Services that can be counted as part of CPO include:
• Review of charts, reports, treatment plans, or lab or study results, except for the initial interpretation or review of lab or study results that were ordered during or associated with a face-to-face encounter.
• Telephone calls with other health care professionals (not employed in the same practice) involved in the care of the patient.
• Team conferences (time spent per individual patient must be documented).
• Telephone or face-to-face discussions with a pharmacist about pharmaceutical therapies.
• Medical decision making.
• Activities to coordinate services may be counted toward CPO time if the coordination activities require the skills of a physician.
Services not included
Services that physicians may not include in CPO billing include:
• Services furnished by nurse practitioners, physician assistants, and other nonphysicians cannot be billed under the CPO service. This includes the time spent by staff getting or filing charts, calling HHAs or patients.
• The physician’s telephone call to a patient or family, even to adjust medication or treatment. The physician’s time spent telephoning prescriptions into the pharmacist may not be counted, since those activities do not require physician work or meaningfully contribute to the treatment of the illness or injury.
• Travel time, time spent preparing claims and for claims processing.
• Initial interpretation or review of lab or study results that were ordered during or associated with a face-to-face encounter.
• Low-intensity services included as part of other evaluation and management services.
• Informal consults with health professionals not involved in the patient’s care.
• The physician’s time spent discussing the patient with his/her nurse, and conversations the nurse had with the HHA do not count toward this 30-minute requirement. However, the time spent by the physician working on the care plan after the nurse has conveyed the pertinent information to the physician may be counted toward the 30 minutes.
• Only one physician per month will be paid for CPO for a patient. Other physicians working with the physician who signed the plan of care are not permitted to bill for those services.

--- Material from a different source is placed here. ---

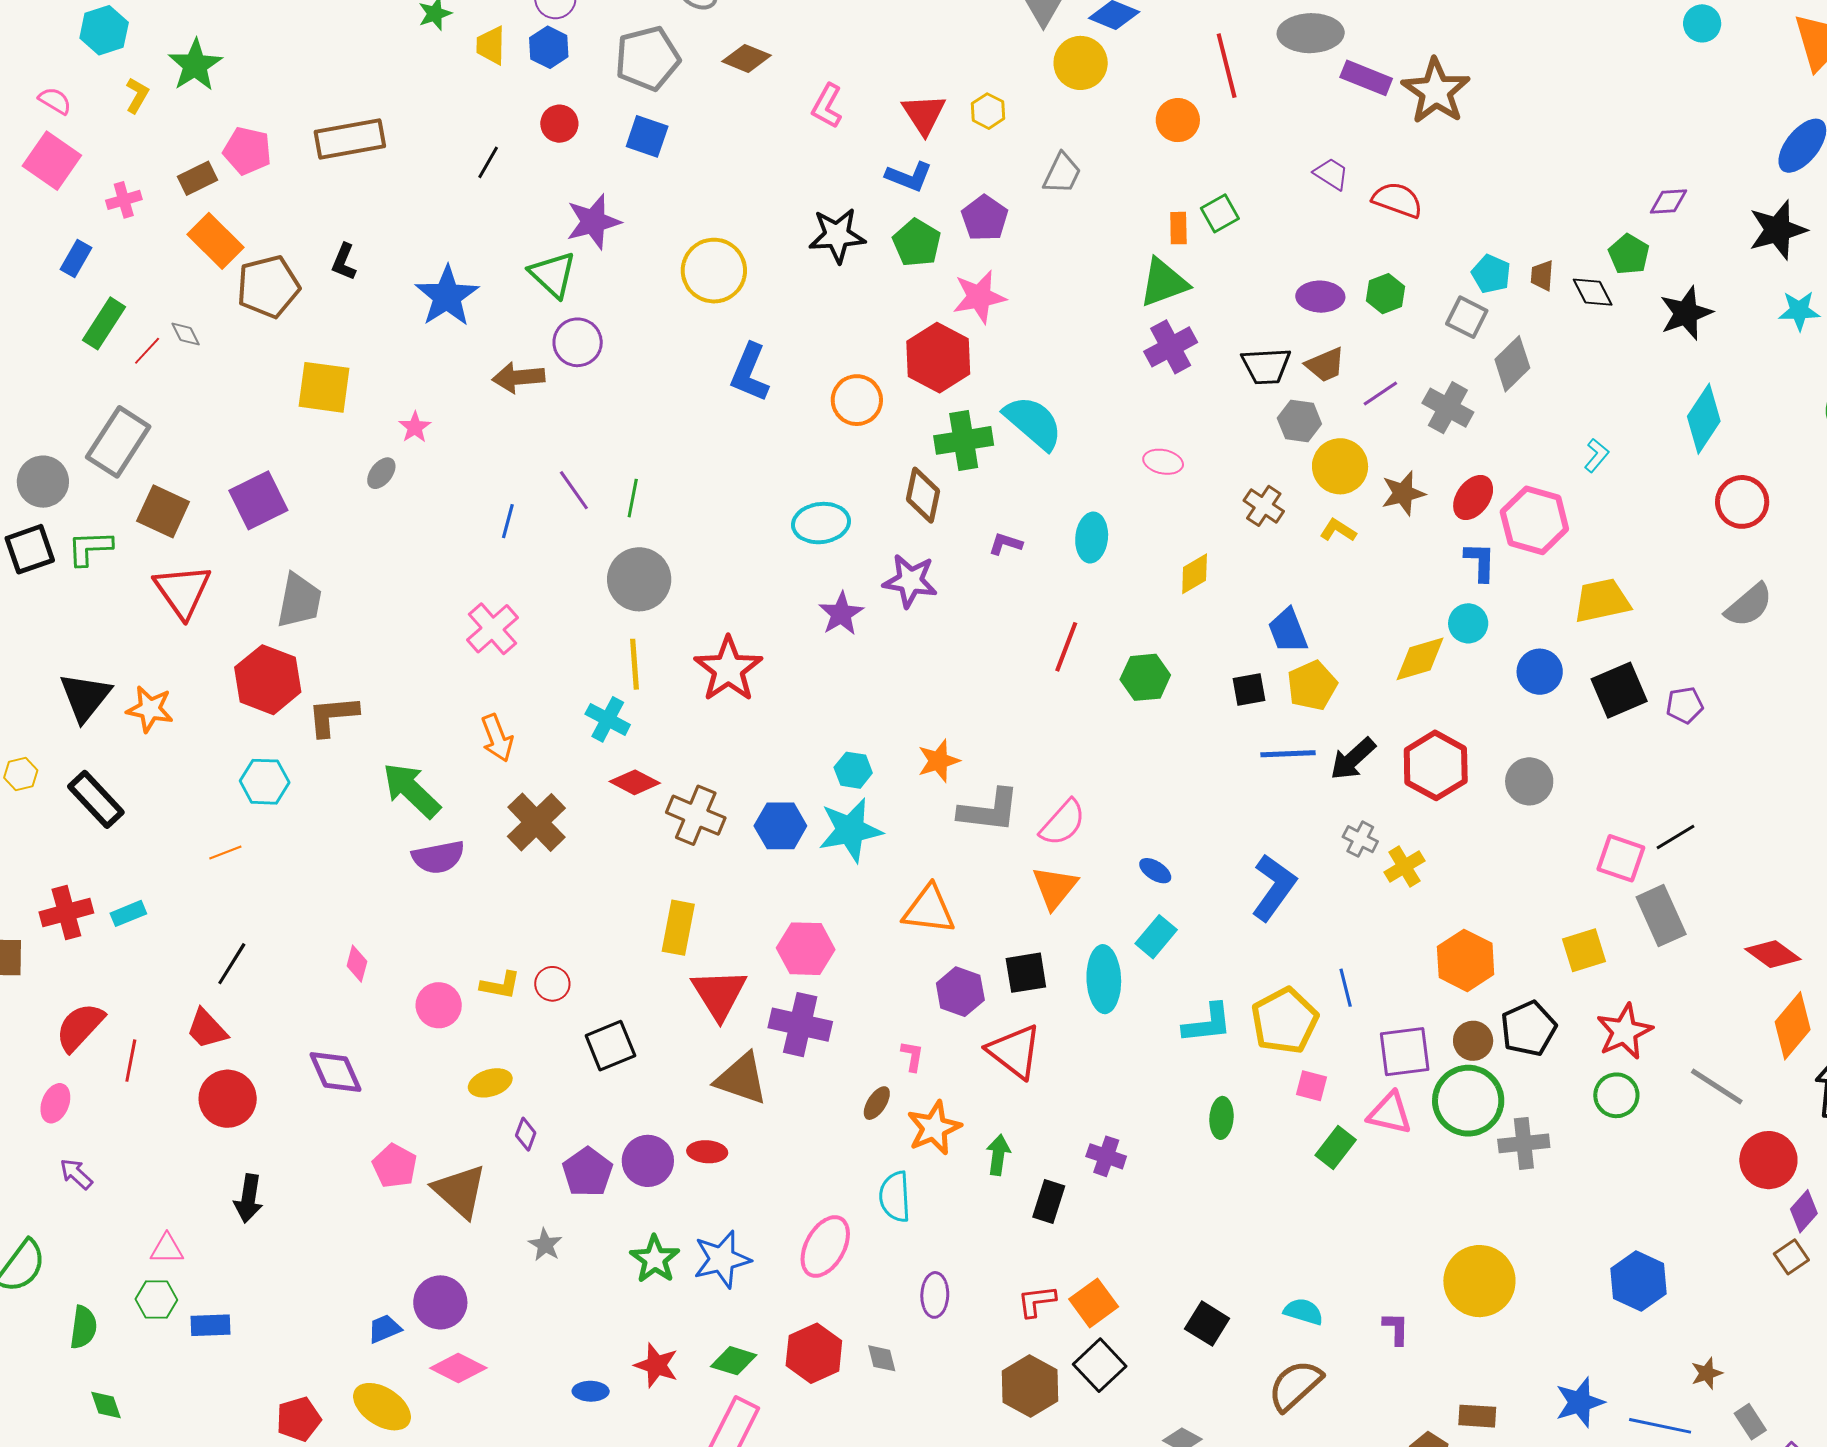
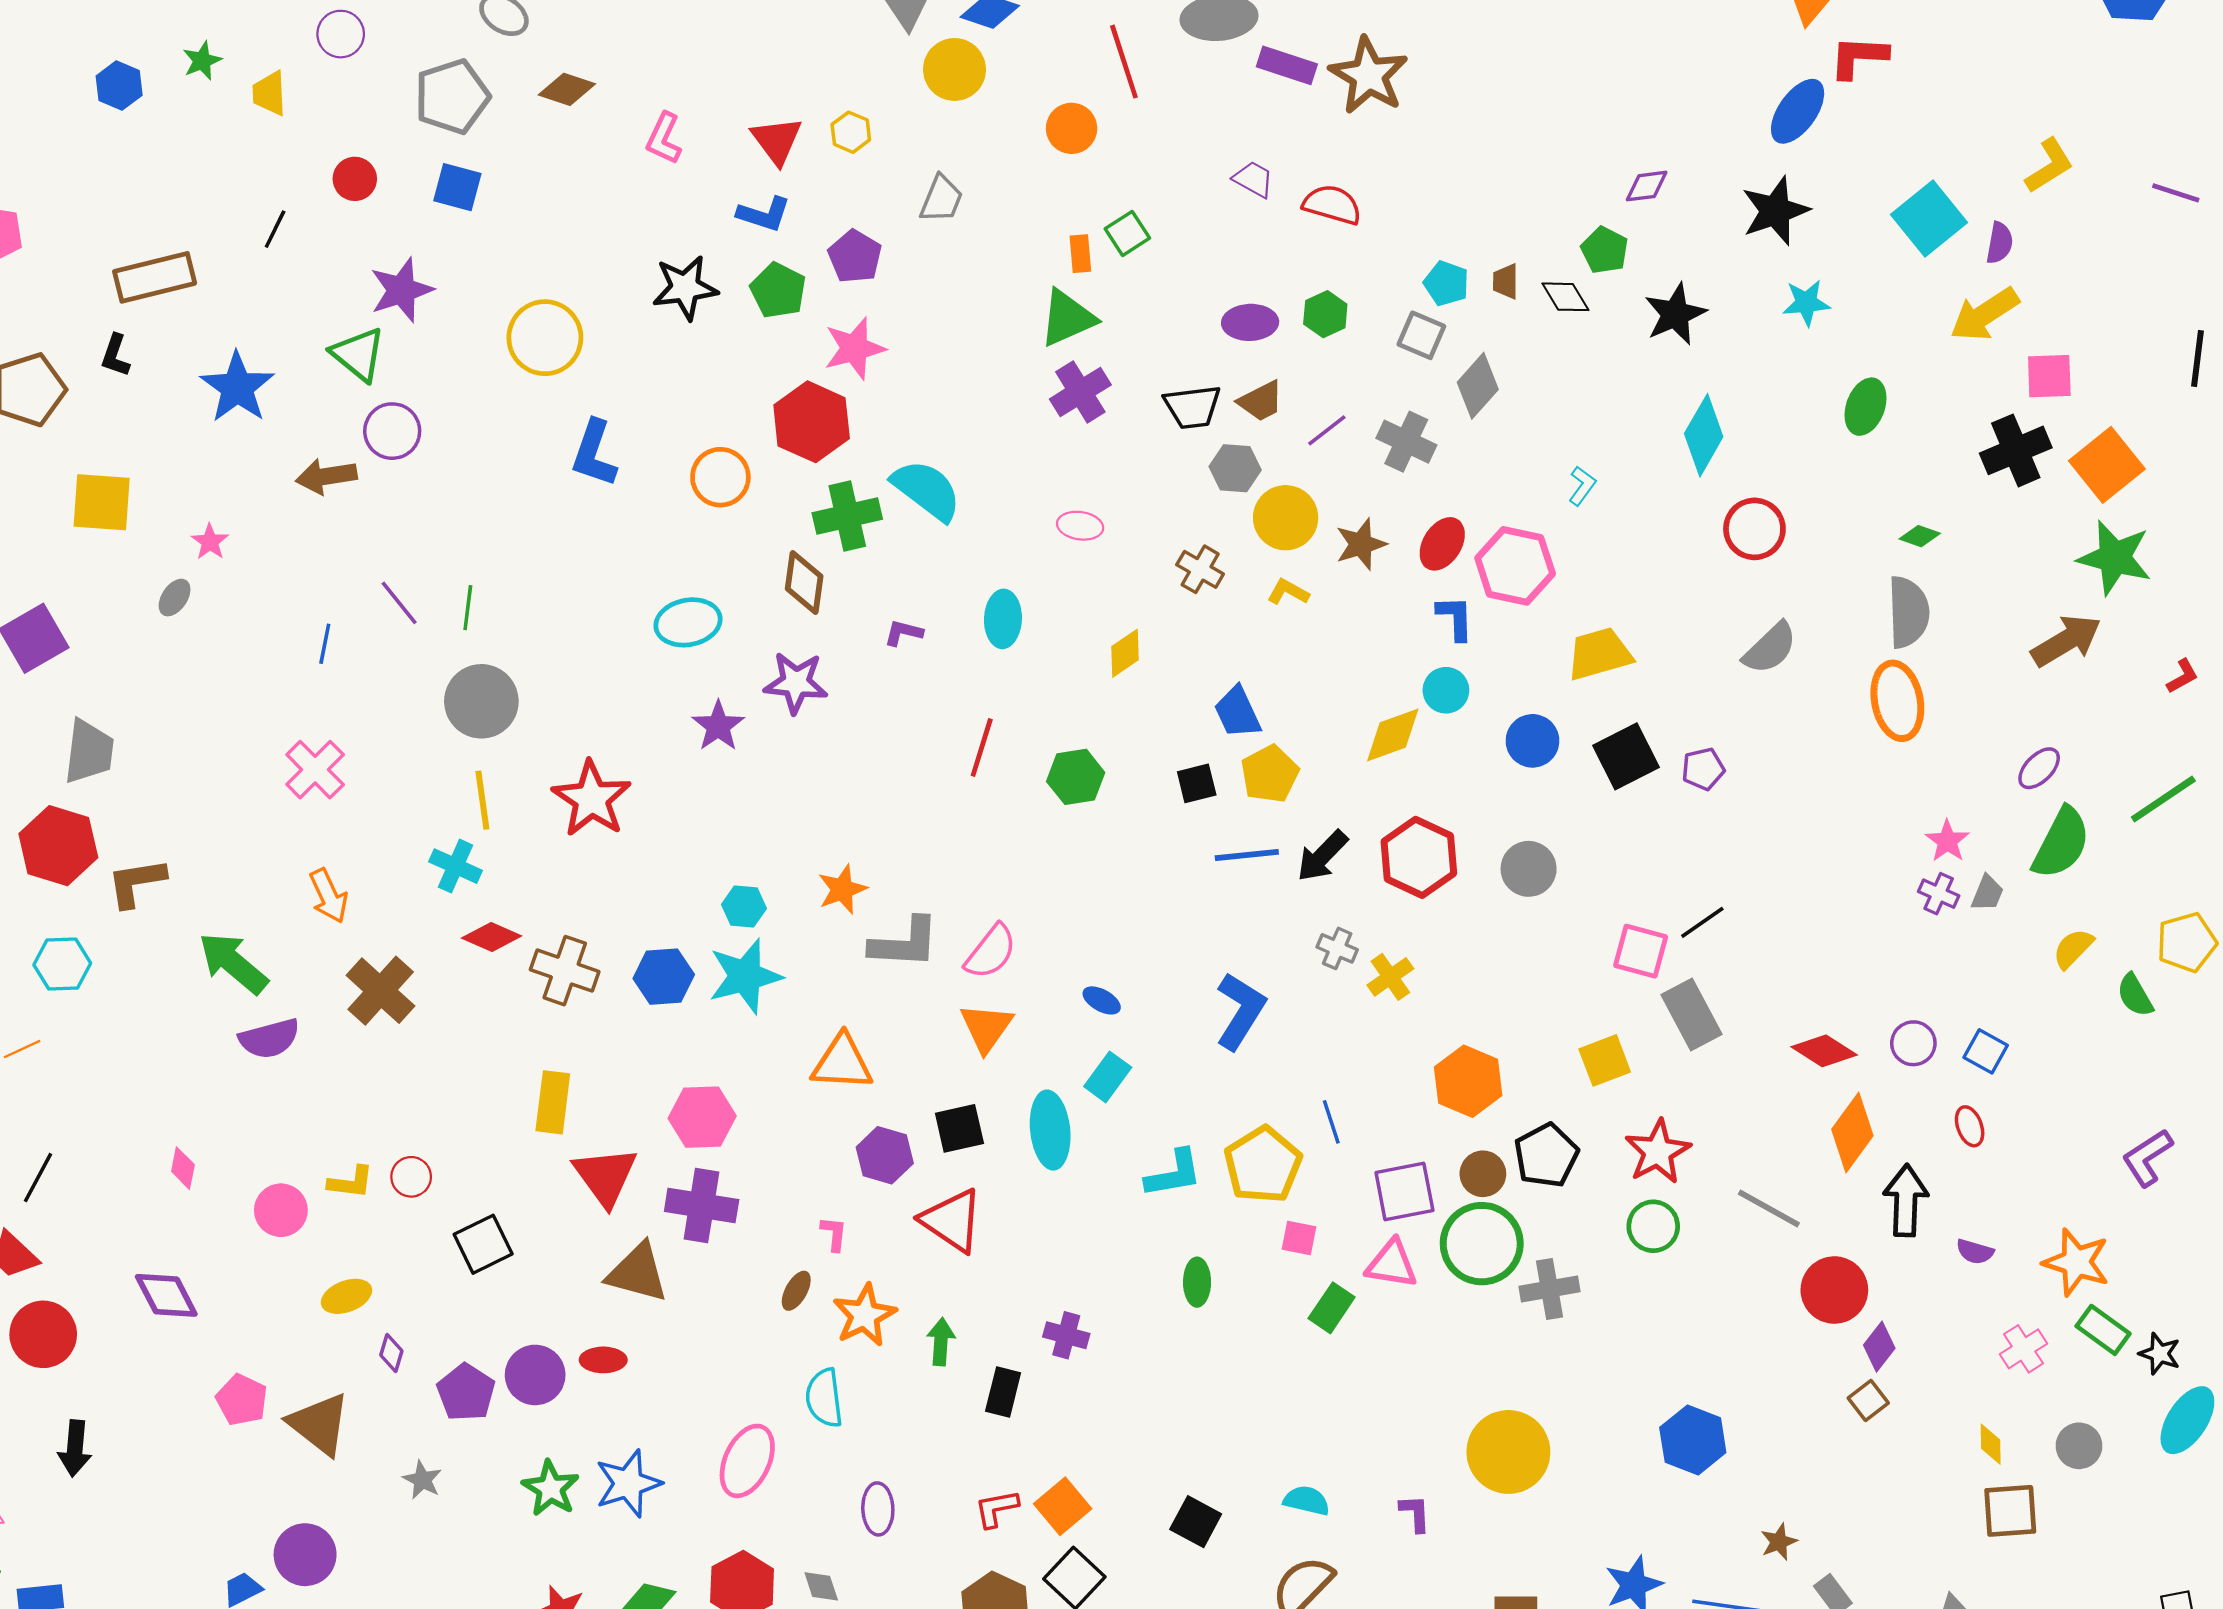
blue hexagon: (549, 47) -> (119, 86), moved
brown rectangle: (350, 139) -> (155, 277), moved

• The work included in hospital discharge day management (99238-99239) and discharge from observation (99217) may not be counted toward the 30 minutes per month of CPO. Physicians may bill for work on the same day as discharge, but only for those services separately documented as occurring after the patient is actually physically discharged from the hospital.
While Reynolds’ current practice has yet to implement a log system, she shares how a previous employer handled CPO billing. Physicians there used their hospital cards as a way of documenting CPO while out of the office and as a phone log while in the office.

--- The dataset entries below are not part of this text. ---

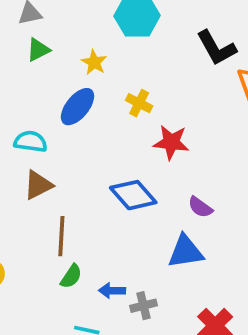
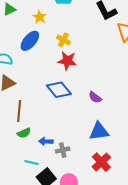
red star: (171, 142) -> (67, 61), moved
blue triangle: (185, 252) -> (99, 131), moved
green semicircle: (71, 276) -> (24, 133), turned 32

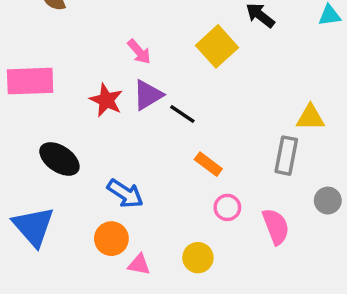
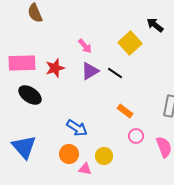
red star: (106, 100) -> (55, 68), moved, turned 30
black line: (182, 114) -> (115, 73), moved
black ellipse: (59, 159) -> (30, 95), moved
yellow circle: (198, 258) -> (104, 156), moved

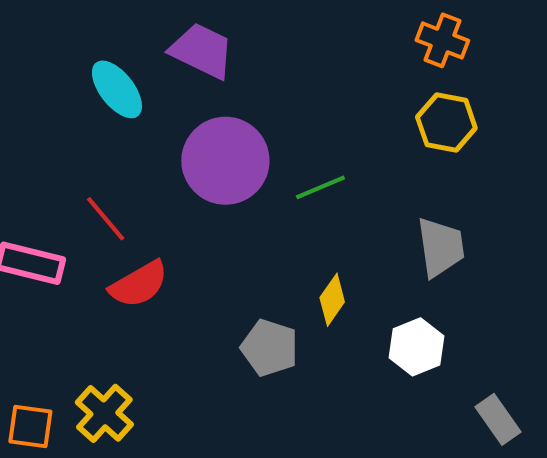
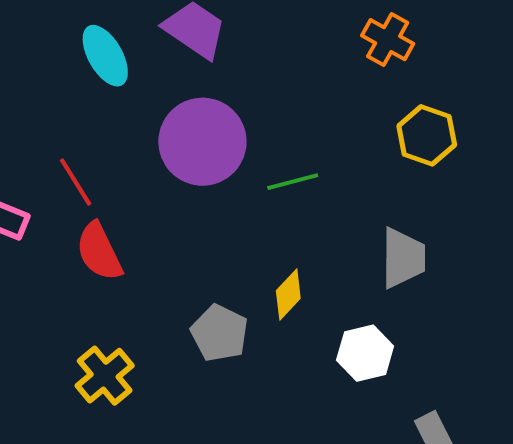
orange cross: (442, 40) -> (388, 40), moved
red semicircle: (139, 284) -> (99, 252), turned 86
yellow cross: (104, 413) -> (105, 376), moved

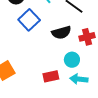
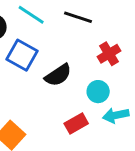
black semicircle: (61, 33) -> (58, 75), moved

The hospital card, which the physicians carried with them to keep track of the patients they need to see at each facility, allowed them to jot down the time they spent on CPO and other services. Each physician was assigned a billing staff person who was responsible for collecting the card at the end of the day, she says.
In the office, physicians noted the length of call, the patient being discussed, the facility or agency that was caring for the patient, and made brief notes describing the nature of the CPO.
The billing staff assigned to that physician were responsible for reviewing the cards and phone log and counting the minutes each physician spent on CPO. The physician was notified when he or she had spent 30 or more minutes doing CPO for any patient, clearing the way for a billing.
Remind physicians not to make the mistake of thinking a log system can replace patient chart notes. Physicians still have to make the proper notations in the patient chart, she stresses. It does, however, eliminate the time physicians have to spend pouring over the chart to recall each instance they performed CPO, Reynolds adds.